Safar, on his self-reflective 70th birthday, said, “Death is not the enemy but occasionally needs help with timing.”
Philip Hallen, a former ambulance driver, was interested in expanding the minimal interventions ambulances were able to provide. He also was interested in providing employment to marginalized groups, especially young black men in Pittsburgh. Through funding from Lyndon Johnson’s War on Poverty and the Maurice Falk Fund, the cogs were turning. Hallen chose to partner with a new group founded by Pittsburgh’s United Negro Protest Committee: The Freedom House.
Freedom House is best known for its ambulance services, but before that, it offered many other community services. It served as a site for mutual aid, food distribution, and civil rights protest organizing in Pittsburgh’s Hill District. Prior to this ambulance service, people were brought to the hospital by local police officers with no medical intervention. This was the height of the Civil Rights movements in the US, and tensions between law enforcement and black communities such as the Hill District were at their peak. Separating medical first response from the untrained police was a radical and necessary change to the community.
Safar chose to assist Hallen, giving the program medical clearances necessary to expand the role of ambulances. Following another tragedy, the 1966 death of former Pittsburgh mayor David Lawrence after being transported by police, Safar had had enough. As Safar once said, “If you can’t win, change the rules.” Not only did he change the rules, he wrote the rules.
What could be done in the field? How can a “paddy wagon” be outfitted to be a functioning ambulance, with oxygen ports and space for a paramedic? It was trial and error, with ever increasing success.
By 1968, the year Martin Luther King Jr. was assassinated, the young black men of Freedom House Ambulance were intubating, starting IVs, and giving medication under the supervision of Safar. However, according to interviews in Pitt Med magazine, racism still held the program back.

Exercise set:
- a) From the passage on Freedom House, quote the text starting at the words "Safar chose to" and ending after the words "wrote the rules.".
- b) According to the passage on Freedom House, which former Pittsburgh mayor died in 1966 after being transported by police?

Entries shown:
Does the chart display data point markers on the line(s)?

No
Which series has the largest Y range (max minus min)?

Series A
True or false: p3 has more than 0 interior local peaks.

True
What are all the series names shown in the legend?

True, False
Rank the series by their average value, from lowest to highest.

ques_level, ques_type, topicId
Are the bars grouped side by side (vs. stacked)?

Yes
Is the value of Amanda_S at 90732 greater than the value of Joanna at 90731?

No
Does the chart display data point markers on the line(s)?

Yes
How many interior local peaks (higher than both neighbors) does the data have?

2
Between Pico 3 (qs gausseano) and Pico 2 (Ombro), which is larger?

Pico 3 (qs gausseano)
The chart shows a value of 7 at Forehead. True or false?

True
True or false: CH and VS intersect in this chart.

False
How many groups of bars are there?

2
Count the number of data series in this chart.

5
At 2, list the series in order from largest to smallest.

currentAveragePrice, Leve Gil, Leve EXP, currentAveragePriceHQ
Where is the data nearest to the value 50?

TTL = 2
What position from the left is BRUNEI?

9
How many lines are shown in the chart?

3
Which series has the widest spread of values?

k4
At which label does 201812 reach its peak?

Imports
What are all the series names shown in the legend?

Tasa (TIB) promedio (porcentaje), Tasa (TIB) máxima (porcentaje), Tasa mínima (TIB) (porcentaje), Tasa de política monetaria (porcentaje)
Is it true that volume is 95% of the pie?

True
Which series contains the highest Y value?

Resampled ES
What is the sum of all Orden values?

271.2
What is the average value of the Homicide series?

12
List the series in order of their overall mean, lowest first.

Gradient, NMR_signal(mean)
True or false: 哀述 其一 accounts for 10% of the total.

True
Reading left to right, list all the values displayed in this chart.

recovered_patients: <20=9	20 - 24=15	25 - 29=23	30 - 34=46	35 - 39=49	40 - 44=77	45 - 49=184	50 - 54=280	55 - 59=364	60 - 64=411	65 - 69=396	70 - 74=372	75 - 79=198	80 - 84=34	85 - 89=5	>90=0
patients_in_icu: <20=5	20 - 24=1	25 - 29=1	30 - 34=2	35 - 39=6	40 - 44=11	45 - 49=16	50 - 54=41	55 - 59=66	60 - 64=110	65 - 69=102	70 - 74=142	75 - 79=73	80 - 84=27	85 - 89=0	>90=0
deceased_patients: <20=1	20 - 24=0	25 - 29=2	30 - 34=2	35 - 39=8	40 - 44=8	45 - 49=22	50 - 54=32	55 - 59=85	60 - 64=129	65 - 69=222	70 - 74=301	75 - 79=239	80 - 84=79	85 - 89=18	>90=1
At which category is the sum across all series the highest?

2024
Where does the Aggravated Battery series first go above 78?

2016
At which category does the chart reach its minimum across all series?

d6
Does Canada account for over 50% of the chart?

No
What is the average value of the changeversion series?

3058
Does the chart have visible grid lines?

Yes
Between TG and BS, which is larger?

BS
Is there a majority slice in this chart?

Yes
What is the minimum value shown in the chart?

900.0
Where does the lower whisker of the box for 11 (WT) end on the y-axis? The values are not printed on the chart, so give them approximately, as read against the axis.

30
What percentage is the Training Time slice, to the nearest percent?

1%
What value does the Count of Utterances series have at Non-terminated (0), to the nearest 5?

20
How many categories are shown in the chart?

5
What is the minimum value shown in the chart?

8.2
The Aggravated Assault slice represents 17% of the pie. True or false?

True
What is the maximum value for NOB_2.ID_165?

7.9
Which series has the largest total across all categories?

Task-by-task answers:
- a)
Safar chose to assist Hallen, giving the program medical clearances necessary to expand the role of ambulances. Following another tragedy, the 1966 death of former Pittsburgh mayor David Lawrence after being transported by police, Safar had had enough. As Safar once said, “If you can’t win, change the rules.” Not only did he change the rules, he wrote the rules.

- b) David Lawrence